Citellus: System configuration validation tool

4 de junho de 20186 minutos (tempo de leitura)Nuvem híbrida, Automação e gerenciamento, Virtualização

Working in Support is not an easy task, each customer has adapted our products to best fit their needs and while this is a great advantage of open source software, it also broadens the spectrum of different configurations.

Over time, the typical support case has evolved. It’s not just a system with some failure or behavior that should be checked like individual system-level configuration, tuning, lifecycle management, master kits, etc. Now, it’s leaning towards the interactions between several systems like clustering, virtualization (Red Hat Virtualization) and finally cloud (OpenShift, OpenStack or combinations).

What does this mean for support? In short: a mess. Let me clarify: when in the past you tried to check for an issue, it was more or less just checking a sosreport containing the system information and the logs, but now with combined systems, working together to offer a solution, it could be a lot of them, for example:

Satellite and its capsules
Openshift nodes
Red Hat Virtualization manager, hypervisors and virtual machines
Openstack Controllers, Computes and Instances
etc.

+++++

Reproduce the entire Citellus article verbatim. The data comes from a separate source.

+++++

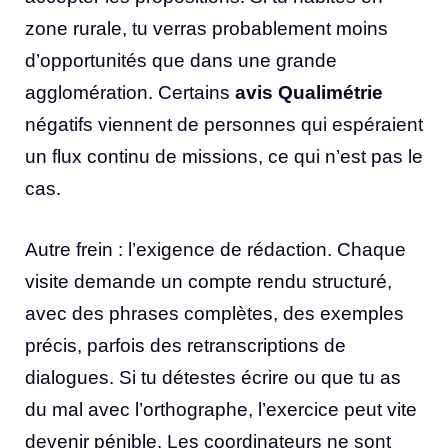
zone rurale, tu verras probablement moins
d’opportunités que dans une grande
agglomération. Certains
avis Qualimétrie
négatifs viennent de personnes qui espéraient
un flux continu de missions, ce qui n’est pas le
cas.
Autre frein : l’exigence de rédaction. Chaque
visite demande un compte rendu structuré,
avec des phrases complètes, des exemples
précis, parfois des retranscriptions de
dialogues. Si tu détestes écrire ou que tu as
du mal avec l’orthographe, l’exercice peut vite
devenir pénible. Les coordinateurs ne sont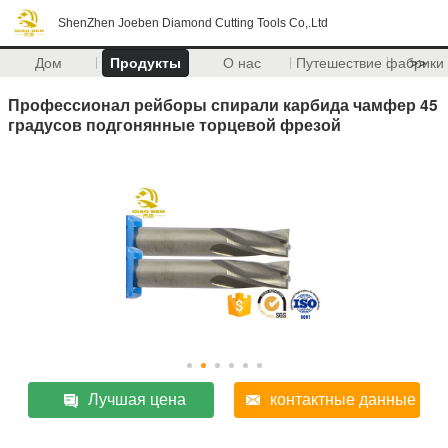
ShenZhen Joeben Diamond Cutting Tools Co,.Ltd
Дом
Продукты
О нас
Путешествие фабрики
>>
Профессионал рейборы спирали карбида чамфер 45
градусов подгонянные торцевой фрезой
Лучшая цена
контактные данные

+++++

_Output of the task:_
Citellus: System configuration validation tool

4 de junho de 20186 minutos (tempo de leitura)Nuvem híbrida, Automação e gerenciamento, Virtualização

Working in Support is not an easy task, each customer has adapted our products to best fit their needs and while this is a great advantage of open source software, it also broadens the spectrum of different configurations.

Over time, the typical support case has evolved. It’s not just a system with some failure or behavior that should be checked like individual system-level configuration, tuning, lifecycle management, master kits, etc. Now, it’s leaning towards the interactions between several systems like clustering, virtualization (Red Hat Virtualization) and finally cloud (OpenShift, OpenStack or combinations).

What does this mean for support? In short: a mess. Let me clarify: when in the past you tried to check for an issue, it was more or less just checking a sosreport containing the system information and the logs, but now with combined systems, working together to offer a solution, it could be a lot of them, for example:

Satellite and its capsules
Openshift nodes
Red Hat Virtualization manager, hypervisors and virtual machines
Openstack Controllers, Computes and Instances
etc.